NSAID type, dose, and duration of use:

  • A case-controlled study based on the GP Research Database estimated about a five-fold increase in the risk of bleeding or perforated peptic ulcer associated with taking NSAIDs but found higher risks with piroxicam (OR 18.0) and azapropazone (OR 23.4) [Garcia Rodriguez and Jick, 1994].
  • A review of 12 epidemiological studies examined the performance of 14 NSAIDs relative to ibuprofen [Henry et al, 1996]. The review found that NSAIDs vary significantly in their GI toxicity. The review also found that the risk of GI injury increases for higher doses of the same NSAID. Doses in the region of ibuprofen 2.4 g daily may be no safer than intermediate-risk NSAIDs, such as diclofenac and naproxen.
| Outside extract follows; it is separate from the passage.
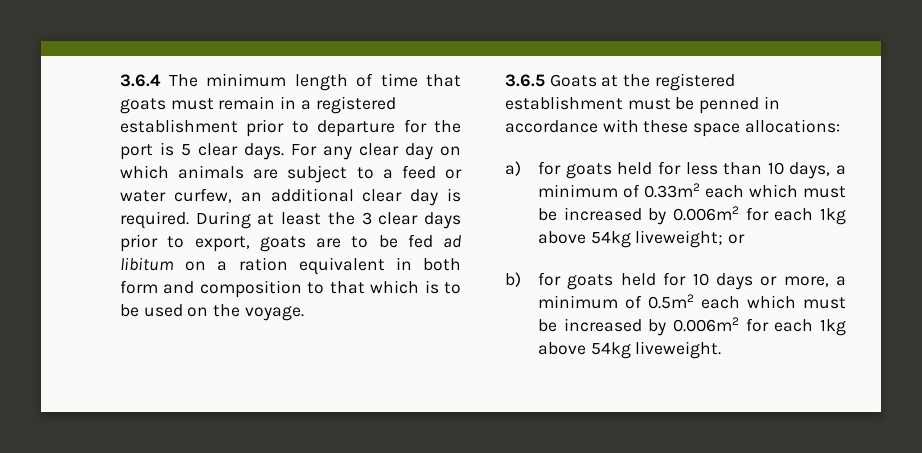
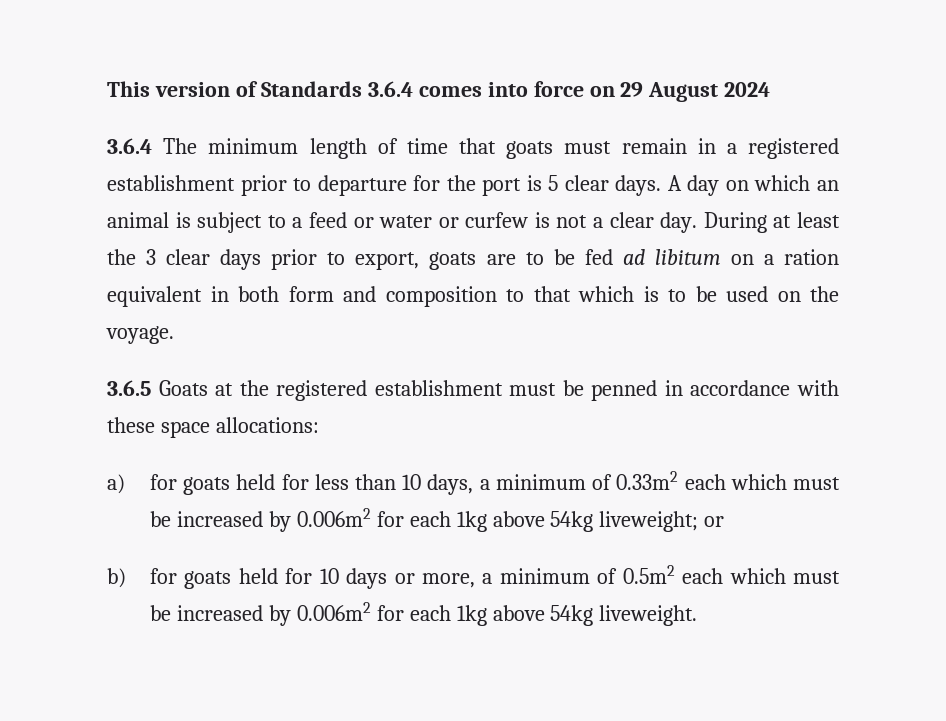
(120, 80) none -> [107,81,771,102] This version of Standards 3.6.4 comes into force on 29 August 2024 //
[291,143,461,160] [120,165,279,179] For any clear day on which animals are -> [667,175,839,196] [107,212,191,228] A day on which an animal is
[173,188,461,206] [120,211,189,229] curfew, an additional clear day is required. -> [438,212,698,233] or curfew is not a clear day.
  • Nested case-controlled analysis of 2105 cases and 11,500 controls based in the UK found that high NSAID doses were associated with a much greater increased risk of bleeding compared with low NSAID doses [García Rodríguez and Hernández-Díaz, 2001]:
    • For low-dose NSAIDs, relative risk (RR) 2.4 (95% CI 1.9 to 3.1).
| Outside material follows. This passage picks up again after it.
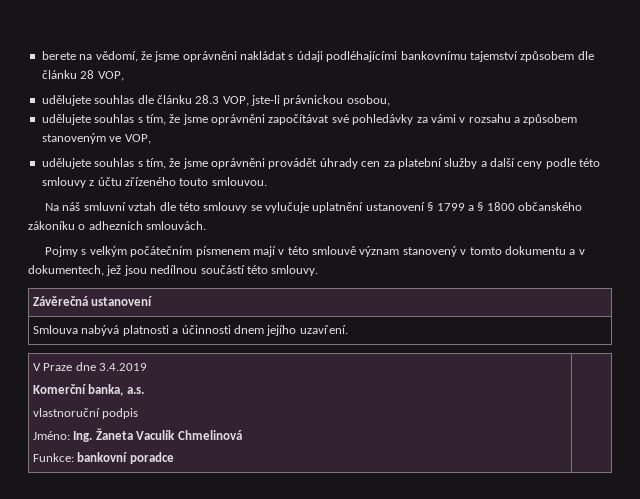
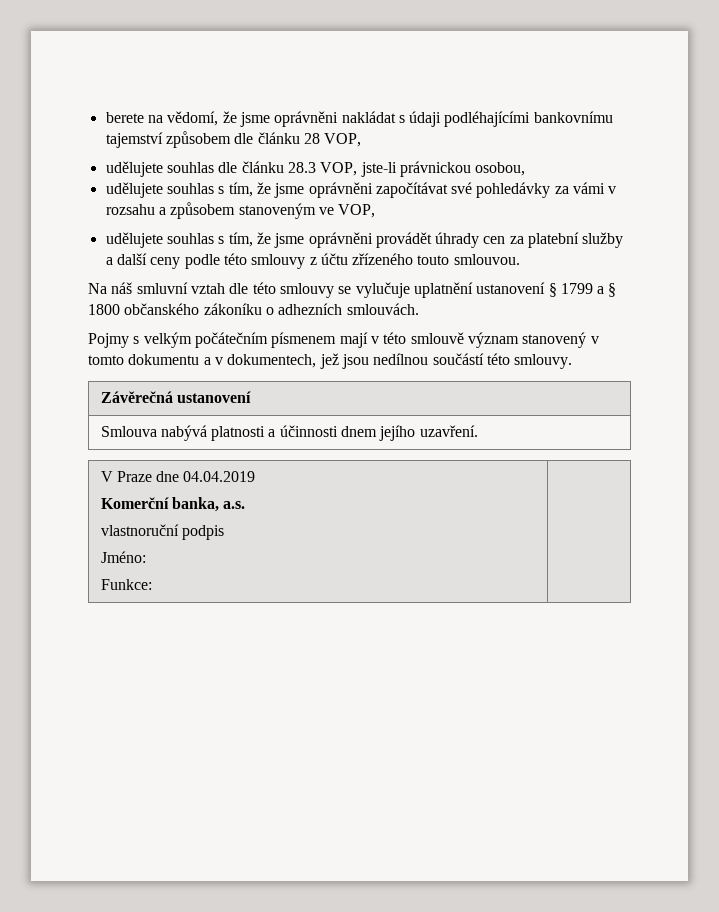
[99,363,148,371] 3.4.2019 -> [183,471,256,482] 04.04.2019
[73,428,242,442] Ing. Žaneta Vaculík Chmelinová -> (146, 557) none
[77,452,174,464] bankovní poradce -> (152, 584) none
    • For high-dose NSAIDs, RR 4.9 (95% CI 4.1 to 5.8).
  • Meta-analysis of data from three case-controlled studies (2472 cases of upper GI bleeding and 5877 controls) investigated NSAID dose-response relationships with GI risk [Lewis et al, 2002]. The risk of upper GI bleeding with NSAIDs varies up to 20-fold depending on the drug (ibuprofen at the lowest end, and piroxicam and ketoprofen at the highest end, of those drugs studied), and by three-fold to seven-fold depending on the dose chosen. Risk was maximal in the first week, decreased thereafter, and was reduced 1 week after discontinuing NSAID use.
  • The Commission on Human Medicines (CHM; formerly Committee on Safety of Medicines) has created three categories of NSAID risk [CSM, 2002]:
    • Lowest risk: ibuprofen (but serious and fatal GI adverse effects have still been reported).
    • Intermediate risk: diclofenac, naproxen, ketoprofen, piroxicam, and indometacin.
    • Highest risk: azapropazone.
  • The CHM has confirmed that COX-2 selective NSAIDs have also been associated with serious and fatal GI adverse reactions [CSM, 2003]. However, COX-2 selective NSAIDs are thought to be associated with a lower risk of GI adverse events, although it is not clear whether this lower risk remains with their long-term use [Juni et al, 2003].
  • An observational study of 5692 people with rheumatoid arthritis and 3124 people with osteoarthritis, representing 36,262 patient-years, was examined for rates of serious GI events from aspirin, paracetamol, and ibuprofen use [Fries and Bruce, 2003]. In people taking aspirin, paracetamol, or ibuprofen alone, only 1 event occurred in over 900 patient–years. People taking paracetamol in combination with other analgesics or corticosteroids had higher rates (borderline significance). With higher doses of all drugs, GI events tended to be relatively more frequent, but even in high-risk people on corticosteroids, the rate was around 20 per 1000 patient–years.
  • The National Institute for Health and Clinical Excellence (NICE) recommend that a PPI is routinely co-prescribed with all NSAIDs (both standard NSAIDs and COX-2 selective NSAIDs) for all people with osteoarthritis, all people with rheumatoid arthritis, and anyone with chronic low back pain 45 years of age and older [National Collaborating Centre for Chronic Conditions, 2008; National Collaborating Centre for Chronic Conditions, 2009; National Collaborating Centre for Primary Care, 2009].
  • For more information, see Prevention of GI adverse effects.

Presence of Helicobacter pylori infection:

  • The relationship between H. pylori infection and NSAIDs in gastroduodenal pathology is complex, but H. pylori infection is believed to be an independent risk factor for peptic ulcer bleeding [Malfertheiner et al, 2007].